TASK PROMPT - Pick out every line in the items below that contains the string "FESTIVAL", and copy each of those lines. Case counts.

EXERCISE DATA -
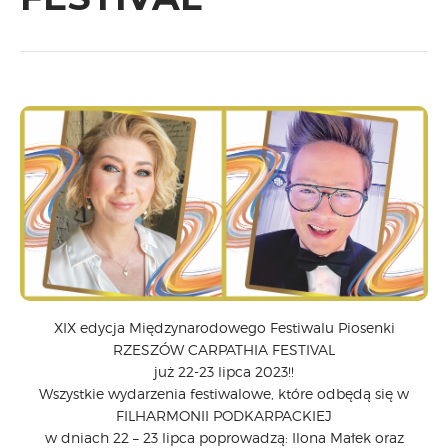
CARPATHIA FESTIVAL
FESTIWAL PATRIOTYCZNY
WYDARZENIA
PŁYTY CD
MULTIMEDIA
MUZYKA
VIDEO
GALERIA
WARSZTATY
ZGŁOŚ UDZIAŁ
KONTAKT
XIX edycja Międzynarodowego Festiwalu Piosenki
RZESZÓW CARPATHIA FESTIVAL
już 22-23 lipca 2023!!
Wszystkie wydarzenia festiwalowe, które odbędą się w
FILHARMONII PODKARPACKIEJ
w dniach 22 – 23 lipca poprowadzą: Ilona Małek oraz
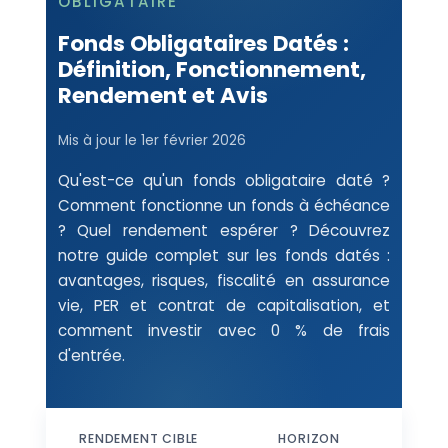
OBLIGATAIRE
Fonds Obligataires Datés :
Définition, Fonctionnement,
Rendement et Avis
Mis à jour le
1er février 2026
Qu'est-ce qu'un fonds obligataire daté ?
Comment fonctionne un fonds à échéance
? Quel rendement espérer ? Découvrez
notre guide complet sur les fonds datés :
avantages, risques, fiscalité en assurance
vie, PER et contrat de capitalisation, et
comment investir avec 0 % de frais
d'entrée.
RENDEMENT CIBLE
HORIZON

EXERCISE SOLUTION -
CARPATHIA FESTIVAL
RZESZÓW CARPATHIA FESTIVAL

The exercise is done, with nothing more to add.